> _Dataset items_
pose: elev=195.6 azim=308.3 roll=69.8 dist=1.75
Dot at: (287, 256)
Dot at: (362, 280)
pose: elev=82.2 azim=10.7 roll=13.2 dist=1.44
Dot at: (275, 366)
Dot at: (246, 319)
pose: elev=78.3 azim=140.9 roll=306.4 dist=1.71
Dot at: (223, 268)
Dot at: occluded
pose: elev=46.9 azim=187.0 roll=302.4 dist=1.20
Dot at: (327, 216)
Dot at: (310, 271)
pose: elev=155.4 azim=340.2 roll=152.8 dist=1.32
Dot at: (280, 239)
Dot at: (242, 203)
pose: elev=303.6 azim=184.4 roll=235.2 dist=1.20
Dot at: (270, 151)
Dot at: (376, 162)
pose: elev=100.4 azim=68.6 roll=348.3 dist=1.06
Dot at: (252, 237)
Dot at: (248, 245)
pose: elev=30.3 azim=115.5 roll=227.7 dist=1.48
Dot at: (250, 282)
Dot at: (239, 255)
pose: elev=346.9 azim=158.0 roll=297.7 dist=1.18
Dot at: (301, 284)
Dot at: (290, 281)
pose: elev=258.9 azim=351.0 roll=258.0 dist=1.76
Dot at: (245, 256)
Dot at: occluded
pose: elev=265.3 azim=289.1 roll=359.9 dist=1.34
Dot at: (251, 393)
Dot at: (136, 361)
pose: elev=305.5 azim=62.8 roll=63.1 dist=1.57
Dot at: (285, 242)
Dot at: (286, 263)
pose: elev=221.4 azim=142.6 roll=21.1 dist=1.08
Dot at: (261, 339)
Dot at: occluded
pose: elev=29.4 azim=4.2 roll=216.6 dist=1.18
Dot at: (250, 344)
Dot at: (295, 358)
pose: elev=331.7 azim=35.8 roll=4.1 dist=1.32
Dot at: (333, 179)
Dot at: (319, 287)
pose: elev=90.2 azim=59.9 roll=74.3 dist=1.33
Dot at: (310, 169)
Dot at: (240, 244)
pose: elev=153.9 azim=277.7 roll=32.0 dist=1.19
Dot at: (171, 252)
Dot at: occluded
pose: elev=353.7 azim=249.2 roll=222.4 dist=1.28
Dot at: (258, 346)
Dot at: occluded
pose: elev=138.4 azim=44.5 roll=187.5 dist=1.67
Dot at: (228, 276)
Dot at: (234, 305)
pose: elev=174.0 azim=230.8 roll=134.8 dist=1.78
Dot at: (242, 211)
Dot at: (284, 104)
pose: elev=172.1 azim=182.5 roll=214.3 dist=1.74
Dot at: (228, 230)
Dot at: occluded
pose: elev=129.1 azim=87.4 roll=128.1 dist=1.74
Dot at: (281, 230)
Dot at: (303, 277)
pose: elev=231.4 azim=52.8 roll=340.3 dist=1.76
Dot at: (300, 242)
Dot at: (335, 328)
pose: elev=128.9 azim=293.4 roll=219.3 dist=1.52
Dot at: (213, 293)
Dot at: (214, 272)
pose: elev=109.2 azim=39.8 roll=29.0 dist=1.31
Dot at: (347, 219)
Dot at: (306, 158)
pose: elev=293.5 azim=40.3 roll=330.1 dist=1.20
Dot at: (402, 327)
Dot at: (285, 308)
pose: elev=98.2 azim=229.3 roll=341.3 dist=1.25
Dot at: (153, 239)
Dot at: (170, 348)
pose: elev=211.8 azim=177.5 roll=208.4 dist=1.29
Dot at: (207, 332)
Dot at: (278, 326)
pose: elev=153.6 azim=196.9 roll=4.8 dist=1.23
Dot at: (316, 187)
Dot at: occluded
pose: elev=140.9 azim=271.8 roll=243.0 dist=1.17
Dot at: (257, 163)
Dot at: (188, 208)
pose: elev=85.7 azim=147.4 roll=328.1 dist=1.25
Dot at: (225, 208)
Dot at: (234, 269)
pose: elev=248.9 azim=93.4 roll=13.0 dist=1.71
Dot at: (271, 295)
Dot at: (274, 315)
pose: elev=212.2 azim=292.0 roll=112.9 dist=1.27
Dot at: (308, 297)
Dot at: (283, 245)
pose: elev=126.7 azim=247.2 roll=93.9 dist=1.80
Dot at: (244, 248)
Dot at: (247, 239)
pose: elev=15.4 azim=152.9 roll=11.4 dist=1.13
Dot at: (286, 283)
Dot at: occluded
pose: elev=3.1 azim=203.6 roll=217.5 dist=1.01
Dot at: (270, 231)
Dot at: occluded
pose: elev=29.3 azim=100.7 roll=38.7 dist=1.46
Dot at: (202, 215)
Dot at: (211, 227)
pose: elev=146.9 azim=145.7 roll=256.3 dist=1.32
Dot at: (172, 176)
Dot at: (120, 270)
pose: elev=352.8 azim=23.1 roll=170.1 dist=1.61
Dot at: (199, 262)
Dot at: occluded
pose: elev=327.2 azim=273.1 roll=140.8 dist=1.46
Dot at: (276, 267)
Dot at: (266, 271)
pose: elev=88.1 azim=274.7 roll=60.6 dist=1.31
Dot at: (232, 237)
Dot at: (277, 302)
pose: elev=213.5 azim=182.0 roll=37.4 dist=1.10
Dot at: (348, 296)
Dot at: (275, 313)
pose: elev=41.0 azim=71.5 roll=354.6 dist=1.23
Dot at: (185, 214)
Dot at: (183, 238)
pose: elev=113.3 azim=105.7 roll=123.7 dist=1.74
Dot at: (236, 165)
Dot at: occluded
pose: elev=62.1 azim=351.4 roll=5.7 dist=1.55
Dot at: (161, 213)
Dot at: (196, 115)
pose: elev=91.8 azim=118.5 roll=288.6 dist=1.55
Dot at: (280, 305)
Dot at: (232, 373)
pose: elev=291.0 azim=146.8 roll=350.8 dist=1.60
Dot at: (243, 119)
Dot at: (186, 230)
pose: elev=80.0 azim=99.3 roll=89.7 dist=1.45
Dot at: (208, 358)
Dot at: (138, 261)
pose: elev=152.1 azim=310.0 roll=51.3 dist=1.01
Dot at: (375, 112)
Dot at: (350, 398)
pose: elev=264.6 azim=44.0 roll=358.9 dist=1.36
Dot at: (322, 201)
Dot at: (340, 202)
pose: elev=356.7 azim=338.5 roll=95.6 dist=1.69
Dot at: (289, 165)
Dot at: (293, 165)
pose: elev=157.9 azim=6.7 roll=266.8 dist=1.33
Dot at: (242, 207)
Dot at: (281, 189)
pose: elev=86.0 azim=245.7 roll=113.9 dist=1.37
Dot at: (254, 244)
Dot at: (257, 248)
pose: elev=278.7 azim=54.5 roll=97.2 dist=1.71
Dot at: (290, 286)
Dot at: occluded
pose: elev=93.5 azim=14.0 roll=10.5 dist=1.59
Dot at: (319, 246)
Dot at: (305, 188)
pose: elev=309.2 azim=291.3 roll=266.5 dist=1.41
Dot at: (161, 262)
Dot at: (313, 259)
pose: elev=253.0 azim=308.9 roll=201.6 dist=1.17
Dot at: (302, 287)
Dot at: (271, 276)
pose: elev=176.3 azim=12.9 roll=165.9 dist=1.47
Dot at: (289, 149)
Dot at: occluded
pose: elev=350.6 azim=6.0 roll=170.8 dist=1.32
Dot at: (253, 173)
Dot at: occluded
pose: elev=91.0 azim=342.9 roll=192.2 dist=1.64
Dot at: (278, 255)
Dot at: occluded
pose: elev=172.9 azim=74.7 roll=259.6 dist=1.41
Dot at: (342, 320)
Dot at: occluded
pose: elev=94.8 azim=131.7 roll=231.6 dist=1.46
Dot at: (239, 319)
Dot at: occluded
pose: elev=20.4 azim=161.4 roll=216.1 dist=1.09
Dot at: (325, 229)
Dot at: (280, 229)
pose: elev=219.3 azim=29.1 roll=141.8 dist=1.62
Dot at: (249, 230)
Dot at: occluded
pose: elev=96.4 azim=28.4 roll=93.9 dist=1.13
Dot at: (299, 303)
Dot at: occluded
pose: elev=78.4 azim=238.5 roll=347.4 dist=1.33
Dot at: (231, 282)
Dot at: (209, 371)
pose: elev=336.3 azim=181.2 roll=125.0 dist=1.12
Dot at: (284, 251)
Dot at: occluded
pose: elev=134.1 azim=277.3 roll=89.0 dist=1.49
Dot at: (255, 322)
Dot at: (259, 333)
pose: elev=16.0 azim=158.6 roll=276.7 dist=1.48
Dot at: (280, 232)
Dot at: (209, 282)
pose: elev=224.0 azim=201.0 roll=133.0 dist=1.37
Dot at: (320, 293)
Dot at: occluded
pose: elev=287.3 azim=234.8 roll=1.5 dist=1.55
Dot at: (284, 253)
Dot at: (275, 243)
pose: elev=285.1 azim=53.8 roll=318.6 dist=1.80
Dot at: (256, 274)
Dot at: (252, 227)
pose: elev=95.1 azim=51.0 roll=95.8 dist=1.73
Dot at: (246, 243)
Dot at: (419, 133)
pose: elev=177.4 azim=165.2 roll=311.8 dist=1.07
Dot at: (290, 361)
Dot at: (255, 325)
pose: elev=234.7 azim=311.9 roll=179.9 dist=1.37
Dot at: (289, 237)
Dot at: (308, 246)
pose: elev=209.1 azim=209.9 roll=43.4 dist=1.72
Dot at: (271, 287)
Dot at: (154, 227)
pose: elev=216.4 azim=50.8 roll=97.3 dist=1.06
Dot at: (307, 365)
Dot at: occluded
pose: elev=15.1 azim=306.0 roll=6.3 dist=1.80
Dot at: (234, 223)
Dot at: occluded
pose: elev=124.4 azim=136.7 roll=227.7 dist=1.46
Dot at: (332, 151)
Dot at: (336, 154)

> _GIVEN EXERCISE_
Extract the rows above without changes, from the line with "pose: elev=291.0 azim=146.8" up to and including the line with "Dot at: (293, 165)".

> _OUTPUT BELOW_
pose: elev=291.0 azim=146.8 roll=350.8 dist=1.60
Dot at: (243, 119)
Dot at: (186, 230)
pose: elev=80.0 azim=99.3 roll=89.7 dist=1.45
Dot at: (208, 358)
Dot at: (138, 261)
pose: elev=152.1 azim=310.0 roll=51.3 dist=1.01
Dot at: (375, 112)
Dot at: (350, 398)
pose: elev=264.6 azim=44.0 roll=358.9 dist=1.36
Dot at: (322, 201)
Dot at: (340, 202)
pose: elev=356.7 azim=338.5 roll=95.6 dist=1.69
Dot at: (289, 165)
Dot at: (293, 165)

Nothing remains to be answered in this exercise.